| What is required |
All that is wanted is a word-for-word retyping of the lines from the one containing "certaines zones restent déconseillées à" through the end of the material below.

##### Supplied records

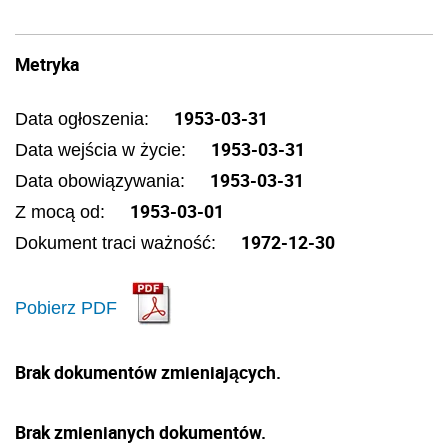
Metryka
1953-03-31
Data ogłoszenia:
1953-03-31
Data wejścia w życie:
1953-03-31
Data obowiązywania:
1953-03-01
Z mocą od:
1972-12-30
Dokument traci ważność:
Pobierz PDF
Brak dokumentów zmieniających.
Brak zmienianych dokumentów.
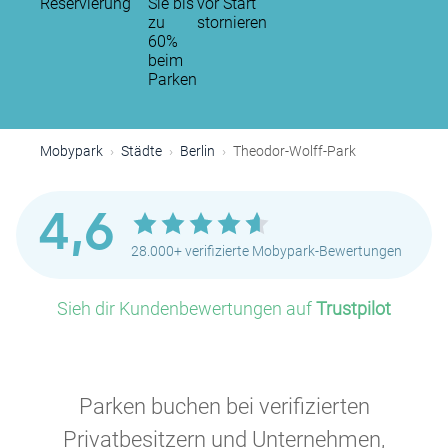
Reservierung
Sie bis
vor Start
zu
stornieren
60%
beim
Parken
P
Mobypark
Städte
Berlin
Theodor-Wolff-Park
4,6
28.000+ verifizierte Mobypark-Bewertungen
Sieh dir Kundenbewertungen auf
Trustpilot
Parken buchen bei verifizierten
Privatbesitzern und Unternehmen,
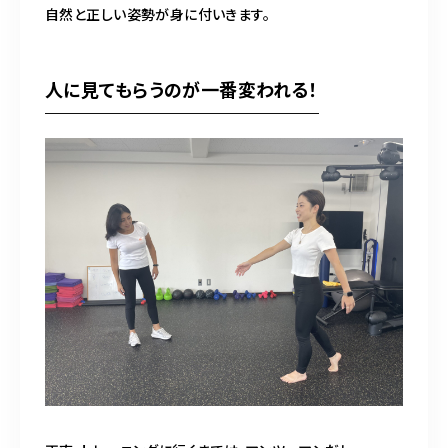
自然と正しい姿勢が身に付いきます。
人に見てもらうのが一番変われる！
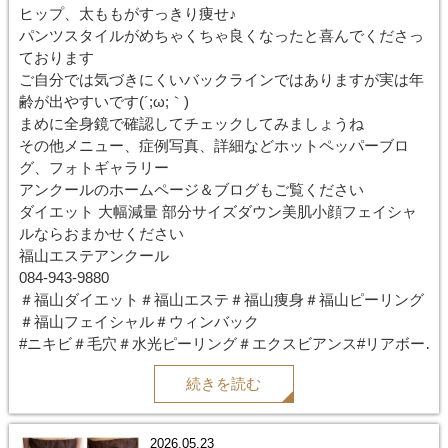
ヒップ、太ももがすっきり痩せ♪
パンツスタイルがめちゃくちゃ良くなったと喜んでくださっ
ております
ご自分では気づきにくいバックラインではありますが実は年
齢が出やすいです(´;ω;｀)
まめに全身鏡で確認してチェックしてみましょうね
その他メニュー、症例写真、詳細などホットペッパーブロ
グ、フォトギャラリー
アンクールのホームページ＆ブログもご覧ください
ダイエット 大幅減量 部分サイズダウン美肌小顔フェイシャ
ルならおまかせください
福山エステアンクール
084-943-9880
＃福山ダイエット＃福山エステ＃福山痩身＃福山ピーリング
＃福山フェイシャル＃ウィンバック
#ニキビ＃毛穴＃水光ピーリング＃エクスビアンス#リアボー
テ
続きを読む
#ハーブピーリング#ブライダルエステ#レモンボトル
2026.05.23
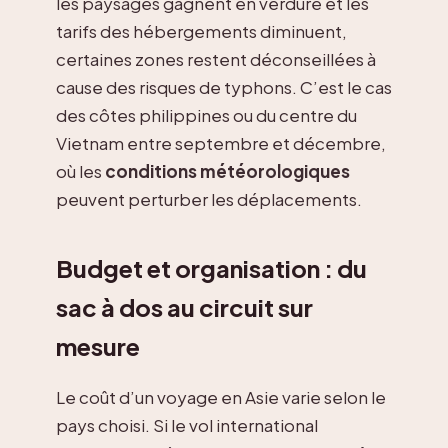
les paysages gagnent en verdure et les
tarifs des hébergements diminuent,
certaines zones restent déconseillées à
cause des risques de typhons. C’est le cas
des côtes philippines ou du centre du
Vietnam entre septembre et décembre,
où les
conditions météorologiques
peuvent perturber les déplacements.
Budget et organisation : du
sac à dos au circuit sur
mesure
Le coût d’un voyage en Asie varie selon le
pays choisi. Si le vol international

##########

| Answer to this task |
certaines zones restent déconseillées à
cause des risques de typhons. C’est le cas
des côtes philippines ou du centre du
Vietnam entre septembre et décembre,
où les
conditions météorologiques
peuvent perturber les déplacements.
Budget et organisation : du
sac à dos au circuit sur
mesure
Le coût d’un voyage en Asie varie selon le
pays choisi. Si le vol international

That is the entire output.